Instructions =>
A - In the Israel Keyes article, rewrite the paragraph beginning "The beginning of the end of Keyes' killing spree" in shorter form, keeping its main facts.
B - Reproduce the passage from the Israel Keyes article starting at "Now, investigators are" and ending at "race or gender.".
C - Take the Israel Keyes article further, beginning right after its final sentence.

Document extract =>
<<<<
Israel Keyes was buried on Sunday in a sparsely attended service in Deer Park, Wash., ending a decade-long spree of kidnapping, larceny and murder that authorities weren’t even aware of until earlier this year. Keyes, an itinerant construction worker and Army veteran, is believed to have murdered at least eight people across the U.S. — leaving behind a legacy that’s almost as much an enigma as it is a nightmare.

(MORE: FBI Releases Details in Alaska Serial Killer Death)

The beginning of the end of Keyes’ killing spree came on Feb. 1, when he abducted Samantha Koenig, 18, from the Anchorage, Ak., coffee shop where she worked. Keyes allegedly stole her debit card and used her cellphone to send text messages intended to hide her kidnapping, according to an indictment. He forced her to give him the PIN number, then killed her the next day. Her body was found in a frozen lake north of Anchorage.

Keyes flew to Houston, then back to Anchorage, where he demanded ransom money be deposited into her account, which he withdrew using her debit card. He continued to make withdrawals from the account while traveling between several states including Arizona, Nevada, New Mexico and Texas.

Those bank trips proved to be his undoing. On March 13, a highway patrolman in Lufkin, Texas pulled over Keyes’ Ford Focus after recognizing it from an ATM security video. He found a large amount of cash in the vehicle, and disguises Keyes had used in the withdrawals. Police also found Koenig’s cellphone, whose battery was removed so it couldn’t be tracked, according to the Anchorage Daily News. Once in custody and extradited to Alaska, Keyes confessed to Koenig’s murder and told authorities where he placed her body — and then began talking about his other kidnappings and muders. Facing a possible death sentence, Keyes slit his own wrists and strangled himself to death with his bedding in his jail cell on Dec. 2. It is not known if he told authorities about every murder he committed.

(MORE: Understanding Psychopathic and Sadistic Minds)

Now, investigators are trying to put the pieces together. Last week the FBI released a list of places Keyes had visited in recent years, indicating the killer had crisscrossed the lower 48 states — sometimes robbing banks to finance his travel, other times picking up work as a general contractor. During this time, they say, he also kidnapped and killed people without preference for age, race or gender.

“He derived pleasure from it,” FBI special agent Eric Hernandez tells TIME. “Remorseful isn’t a word investigators would use to describe him.”

According to the FBI, Keyes’ crime spree began as early as  2001. During interviews, he implicated himself in the murders of four people in Washington, two couples independent of each other. They also believe he killed a person on the east coast and took the body to upstate New York to dispose of it. He may have also sexually assaulted a young Oregon girl in the 1990s, although according to FBI special agent Jolene Goeden, Keyes said he’d let the girl go.

It was not unusual for Keyes to methodically plan his murders before carrying them out. That was evident in the deaths of Bill and Lorraine Currier, a Vermont couple whose bodies were never found after their 2011 disappearance. Federal agents say Keyes flew to Chicago, rented a car and drove cross-country to the Curriers’ hometown of Essex, Vermont, where he reportedly broke into their house and abducted them. Police had no idea who could have committed the crime until Keyes admitted that he had stashed a cache of weapons in the woods near Essex — weapons which he later used to kill the Curriers. He then took the weapons to Parishville, N.Y., and hid them again, this time including a gun belonging to the Curriers.
>>>>
[Saved entries]
<<<<
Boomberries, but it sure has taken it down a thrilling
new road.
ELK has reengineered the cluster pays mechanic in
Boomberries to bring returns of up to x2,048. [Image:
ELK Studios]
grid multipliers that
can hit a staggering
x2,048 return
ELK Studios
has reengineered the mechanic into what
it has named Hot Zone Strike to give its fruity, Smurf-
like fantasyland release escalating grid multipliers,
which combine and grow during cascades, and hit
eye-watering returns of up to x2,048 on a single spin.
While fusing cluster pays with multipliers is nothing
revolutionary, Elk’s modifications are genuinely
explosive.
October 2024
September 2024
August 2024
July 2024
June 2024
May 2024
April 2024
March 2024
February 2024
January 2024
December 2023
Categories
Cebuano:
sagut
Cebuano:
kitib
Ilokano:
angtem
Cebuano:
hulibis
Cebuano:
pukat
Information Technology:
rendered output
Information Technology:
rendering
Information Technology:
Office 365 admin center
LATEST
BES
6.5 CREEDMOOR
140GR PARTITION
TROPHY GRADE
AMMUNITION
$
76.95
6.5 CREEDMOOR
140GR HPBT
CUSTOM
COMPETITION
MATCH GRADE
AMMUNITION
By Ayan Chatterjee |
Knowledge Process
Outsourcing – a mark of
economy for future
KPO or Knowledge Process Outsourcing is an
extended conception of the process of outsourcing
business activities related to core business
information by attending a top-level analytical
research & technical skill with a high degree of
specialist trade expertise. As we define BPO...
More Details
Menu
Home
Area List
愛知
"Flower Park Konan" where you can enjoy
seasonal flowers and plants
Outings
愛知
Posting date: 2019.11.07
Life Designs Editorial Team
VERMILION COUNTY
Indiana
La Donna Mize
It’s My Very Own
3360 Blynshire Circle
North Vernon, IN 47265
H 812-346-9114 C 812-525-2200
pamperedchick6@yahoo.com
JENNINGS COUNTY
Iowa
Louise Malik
>>>>
Task answers =>
A - The end of Keyes' killing spree began on Feb. 1, when he abducted 18-year-old Samantha Koenig from the Anchorage coffee shop where she worked. According to an indictment, he allegedly stole her debit card and used her cellphone to send texts meant to hide the kidnapping. He forced her to give him the PIN and killed her the next day. Her body was found in a frozen lake north of Anchorage.

B -
Now, investigators are trying to put the pieces together. Last week the FBI released a list of places Keyes had visited in recent years, indicating the killer had crisscrossed the lower 48 states — sometimes robbing banks to finance his travel, other times picking up work as a general contractor. During this time, they say, he also kidnapped and killed people without preference for age, race or gender.

C -
(MORE: Serial Killer John Wayne Gacy May Have Had Accomplices)

This was a method Keyes employed several times, the FBI said. “Keyes also admitted traveling to various locations to leave supplies he planned to use in a future crime,” said Special Agent Mary Rook in a statement. “Keyes buried caches throughout the United States: burying weapons in strategic places around the country to use in future murders.”

“Prior to Keyes’ capture, there was no sense that the abduction of Samantha [Koenig] had any connection with what happened to the Curriers,” special agent Hernandez tells TIME. “It was when we interviewed Keyes that the pieces started to fall into place.”

The closest thing to a pattern in Keyes’ crimes were his tendencies to look for his victims in open areas like campgrounds, parks, wildernesses and the like. He openly discussed his cunning on a video released by the FBI. “Back when I was smart,” he said, “I would let them come to me, kind of in a remote area that’s not anywhere near where you live, but that other people go to as well.

“You might not get exactly what you’re looking for, there’s not much to choose from in a manner of speaking,” said Keyes. “But there’s also no witnesses, there’s nobody else around.”

Keyes was born in 1978 in Utah to a Mormon family, one of ten siblings. At some point, his family moved to Stevens County, Wash. The family home schooled the boy and sometimes attended The Ark, a white supremacist church linked with the Christian Identity movement, which is listed as a hate group by the Southern Poverty Law Center. He served in the U.S. Army from 1998 to 2000 and was honorably discharged, records show.

On Sunday, Keyes’ mother and four of his siblings showed up for his funeral. They were the only ones in attendance. “He is not in a better place,” said Jake Gardner, the pastor for Keyes’ family, before the service. “He’s in a place of eternal torment.”

One of his sisters had once tried to save him through their family’s religious faith without knowing his gruesome crimes, Gardner said. But to her, his response was: “You don’t know the depths of darkness that I’ve gone to. You don’t know what I’ve done.”